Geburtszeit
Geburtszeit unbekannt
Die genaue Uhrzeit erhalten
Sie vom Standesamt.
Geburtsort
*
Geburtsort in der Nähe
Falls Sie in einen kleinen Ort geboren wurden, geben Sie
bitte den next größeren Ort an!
* * *
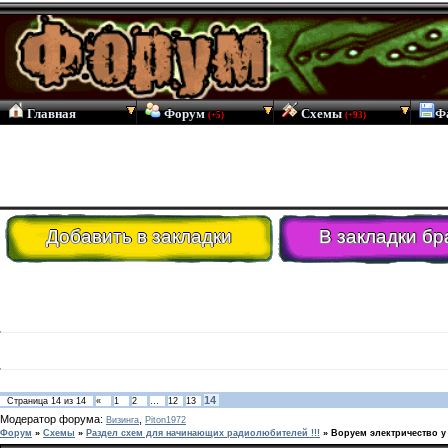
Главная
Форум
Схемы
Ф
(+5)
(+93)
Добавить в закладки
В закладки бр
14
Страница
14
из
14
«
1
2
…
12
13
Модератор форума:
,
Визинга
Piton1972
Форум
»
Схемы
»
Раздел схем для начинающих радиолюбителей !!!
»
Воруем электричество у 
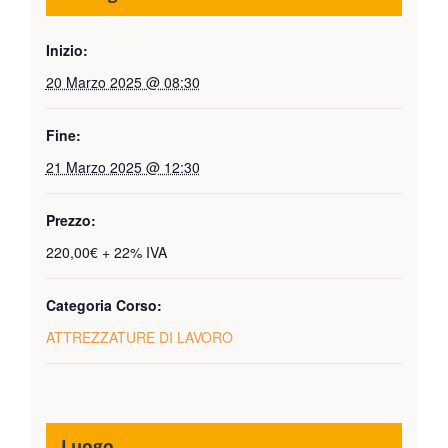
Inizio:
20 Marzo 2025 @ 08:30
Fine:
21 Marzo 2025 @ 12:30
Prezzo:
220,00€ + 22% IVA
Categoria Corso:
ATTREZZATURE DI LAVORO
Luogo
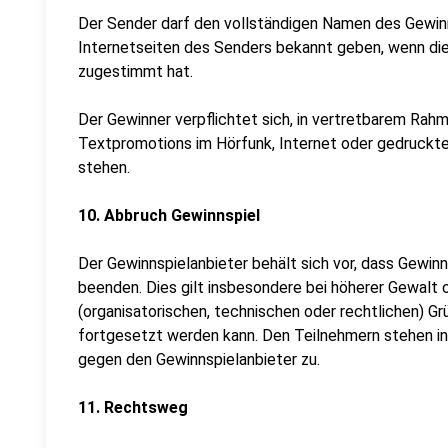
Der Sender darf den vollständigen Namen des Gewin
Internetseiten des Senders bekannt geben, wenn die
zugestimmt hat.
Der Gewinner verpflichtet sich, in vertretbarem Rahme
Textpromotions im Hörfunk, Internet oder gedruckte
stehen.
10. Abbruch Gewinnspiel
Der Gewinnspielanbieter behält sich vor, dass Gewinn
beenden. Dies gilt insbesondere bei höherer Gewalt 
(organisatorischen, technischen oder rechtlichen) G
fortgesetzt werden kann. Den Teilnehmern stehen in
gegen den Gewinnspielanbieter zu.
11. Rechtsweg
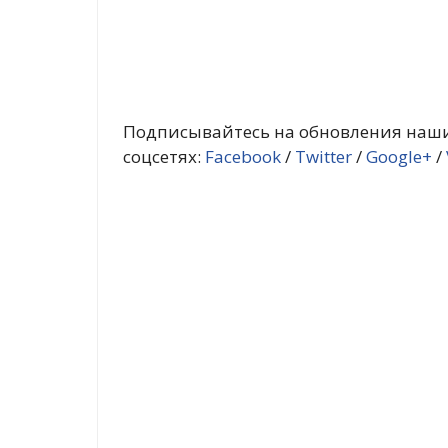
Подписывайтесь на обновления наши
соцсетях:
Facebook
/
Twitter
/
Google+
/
---
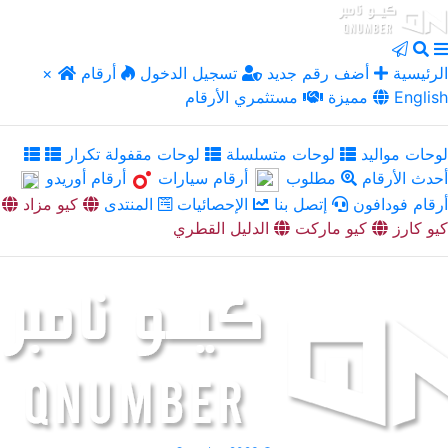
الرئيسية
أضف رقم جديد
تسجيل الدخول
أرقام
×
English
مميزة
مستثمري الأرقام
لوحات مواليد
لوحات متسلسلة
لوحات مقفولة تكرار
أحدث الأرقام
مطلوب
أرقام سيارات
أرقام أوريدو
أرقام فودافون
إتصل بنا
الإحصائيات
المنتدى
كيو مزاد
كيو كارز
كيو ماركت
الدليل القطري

## PROBLEM DETAILS
Word for word, restate the lines above from the line containing "لوحات مقفولة تكرار" through the line containing "الدليل القطري", with both included and nothing else.

## ANSWER BOX
لوحات مقفولة تكرار
أحدث الأرقام
مطلوب
أرقام سيارات
أرقام أوريدو
أرقام فودافون
إتصل بنا
الإحصائيات
المنتدى
كيو مزاد
كيو كارز
كيو ماركت
الدليل القطري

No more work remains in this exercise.